Vor einigen Wochen beruhigte Gesundheitsminister Jens Spahn die Geimpften, indem er erklärte, 95 Prozent aller Corona-Patienten auf Intensivstation seien ungeimpft.

Die nüchterne Wirklichkeit sieht anders aus:

Zu den Daten der doppelt-geimpften und corona-infizierten Personen über 60 Jahren: ihr Anteil auf Intensivstationen liegt laut neuesten RKI-Zahlen bei 24,1 Prozent. Der Anteil der geimpften Corona-Infizierten, die klinisch behandelt werden mussten, liegt bei 39,5 Prozent, bei den allgemein Covid-Erkrankten sogar bei 55,4 Prozent.
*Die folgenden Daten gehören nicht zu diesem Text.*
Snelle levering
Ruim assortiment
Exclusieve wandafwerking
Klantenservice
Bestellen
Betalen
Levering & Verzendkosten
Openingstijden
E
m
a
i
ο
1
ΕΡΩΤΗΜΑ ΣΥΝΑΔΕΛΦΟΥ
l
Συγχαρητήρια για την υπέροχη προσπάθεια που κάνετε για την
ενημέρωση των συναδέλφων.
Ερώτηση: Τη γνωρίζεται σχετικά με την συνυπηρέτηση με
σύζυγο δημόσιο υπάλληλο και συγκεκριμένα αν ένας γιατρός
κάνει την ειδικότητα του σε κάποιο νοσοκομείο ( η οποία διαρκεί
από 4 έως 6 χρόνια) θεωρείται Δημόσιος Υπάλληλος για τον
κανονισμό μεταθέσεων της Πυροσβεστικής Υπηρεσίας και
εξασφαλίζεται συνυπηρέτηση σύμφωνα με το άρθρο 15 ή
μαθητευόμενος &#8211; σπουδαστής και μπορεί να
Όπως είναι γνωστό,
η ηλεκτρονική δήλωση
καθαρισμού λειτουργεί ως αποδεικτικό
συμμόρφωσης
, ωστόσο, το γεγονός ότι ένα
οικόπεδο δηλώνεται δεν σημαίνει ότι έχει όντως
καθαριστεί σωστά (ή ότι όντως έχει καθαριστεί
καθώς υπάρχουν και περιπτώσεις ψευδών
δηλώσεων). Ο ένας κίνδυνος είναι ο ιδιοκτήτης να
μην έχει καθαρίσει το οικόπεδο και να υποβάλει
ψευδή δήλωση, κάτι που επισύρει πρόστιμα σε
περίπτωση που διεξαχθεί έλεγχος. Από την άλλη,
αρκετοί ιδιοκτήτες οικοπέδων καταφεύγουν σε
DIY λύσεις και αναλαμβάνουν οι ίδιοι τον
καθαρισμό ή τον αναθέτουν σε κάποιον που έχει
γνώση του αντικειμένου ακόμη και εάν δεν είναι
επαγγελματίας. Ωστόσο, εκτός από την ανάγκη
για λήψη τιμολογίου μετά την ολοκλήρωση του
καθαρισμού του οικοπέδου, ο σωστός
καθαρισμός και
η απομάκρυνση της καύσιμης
Noch bedenklicher sind die Zahlen bei den Corona-Toten, von denen jeder dritte voll-geimpft ist, obwohl in der Öffentlichkeit ständig behauptet wurde, die Gen-Spritze schütze vor „schweren Verläufen“ – und erst recht vor tödlichen.
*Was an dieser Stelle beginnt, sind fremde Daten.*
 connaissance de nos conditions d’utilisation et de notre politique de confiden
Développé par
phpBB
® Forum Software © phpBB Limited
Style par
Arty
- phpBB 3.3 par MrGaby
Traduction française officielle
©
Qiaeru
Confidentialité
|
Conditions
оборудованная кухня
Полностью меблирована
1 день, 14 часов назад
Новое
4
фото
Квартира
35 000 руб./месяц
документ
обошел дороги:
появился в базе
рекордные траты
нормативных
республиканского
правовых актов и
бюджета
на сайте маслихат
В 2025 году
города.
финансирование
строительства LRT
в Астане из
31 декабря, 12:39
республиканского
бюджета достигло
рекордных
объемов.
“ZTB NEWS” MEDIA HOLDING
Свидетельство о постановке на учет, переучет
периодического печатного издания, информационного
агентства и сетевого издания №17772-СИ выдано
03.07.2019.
So heißt es noch in einem FOCUS-Bericht vom 19. Oktober 2021 (ausgerechnet unter dem Titel „Geimpft und trotzdem gestorben“, gemeint ist der ehem. US-Außenminister Powell) wortwörtlich: „Denn die Impfstoffe schützen vor allem vor schweren und tödlichen Verläufen, nicht unbedingt vor der Infektion selbst.“

Die BILD-Zeitung schrieb bereits vor einer Woche:

Der Anteil geimpfter Menschen, die mit Corona auf einer Intensivstation liegen, stieg in den letzten Wochen sprunghaft an. Das RKI vermeldete hier in den letzten Wochen 144 Todesfälle nach wahrscheinlichen Impfdurchbrüchen. Das heiß, rund ein Drittel aller Corona-Toten bei den über 60-Jährigen war geimpft!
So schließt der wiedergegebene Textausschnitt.